47.       In the instant case, it is clear from the judge's reasoning, inter alia, that: (i) the income of the first appellant exceeded that of the sponsor by a considerable margin; the first appellant earned over four times as much as the sponsor; (ii) the sponsor's income had gone down and he was frequently overdrawn on his bank account, at times close to his overdraft limit; (iii) in contrast, the first and second appellants had built up considerable assets, the second appellant having a bank balance of over £40,000; (iv) the sponsor was living in a house owned by the first and second appellants; (v) on a holistic assessment of all of the factors, the sponsor was dependent on the first appellant and not the other way around; and (vi) the circumstances had been artificially contrived by the sponsor paying for the first appellant's car loan and the grocery bills and going well into his overdraft to do so.

48.       In my judgment, it is clear, from the judge's reasoning as a whole and, in particular, the penultimate sentence of para 29, that the appellants' circumstances had been artificially contrived in an attempt to bring them within the 2016 Regulations.
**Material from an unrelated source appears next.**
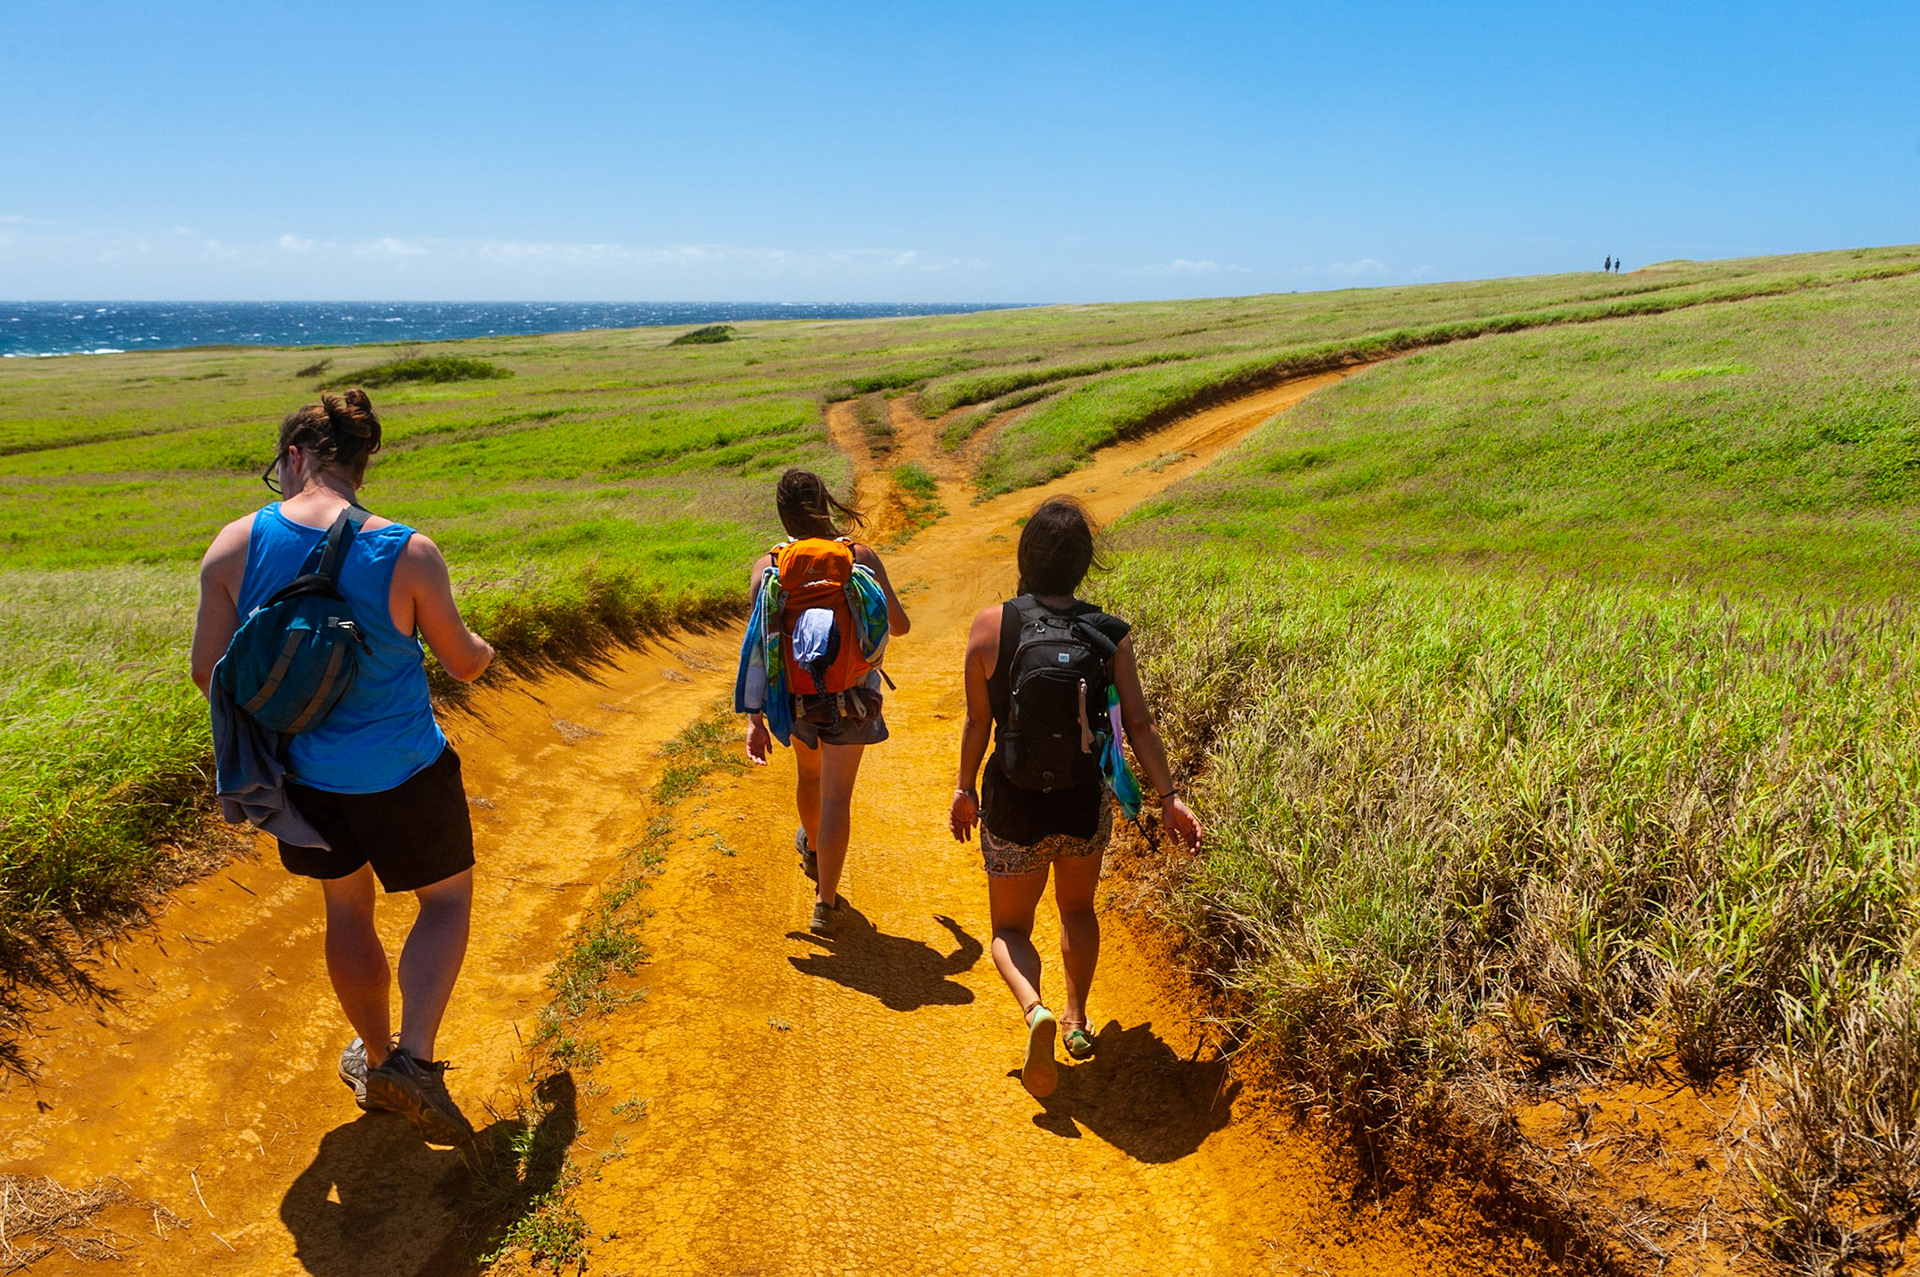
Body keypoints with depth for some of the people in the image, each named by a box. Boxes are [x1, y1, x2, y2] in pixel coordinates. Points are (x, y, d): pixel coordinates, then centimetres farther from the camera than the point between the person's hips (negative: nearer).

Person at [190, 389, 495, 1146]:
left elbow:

In my judgment, this is an additional reason, independent of the three reasons I have already given, why the appellants could not have succeeded in their appeals before the judge and why they cannot succeed in their appeals before the Upper Tribunal.

49.       As I have said at para 7 above, reliance was not placed on the second appellant being a member of the sponsor's household. In any event, the judge considered that issue at para 37 and said that the position was that the sponsor was a member of the first and second appellants' household and not the other way around.

50.       For the reasons given above, the error that the judge made in relation to regulation 9, as explained at paras 4-6 above, is not material.

51. I therefore dismiss the appeals of the appellants.

 

Decision

The decision of Judge of the First-tier Tribunal Woolley did not involve the making of any error of law sufficient for it to be set aside.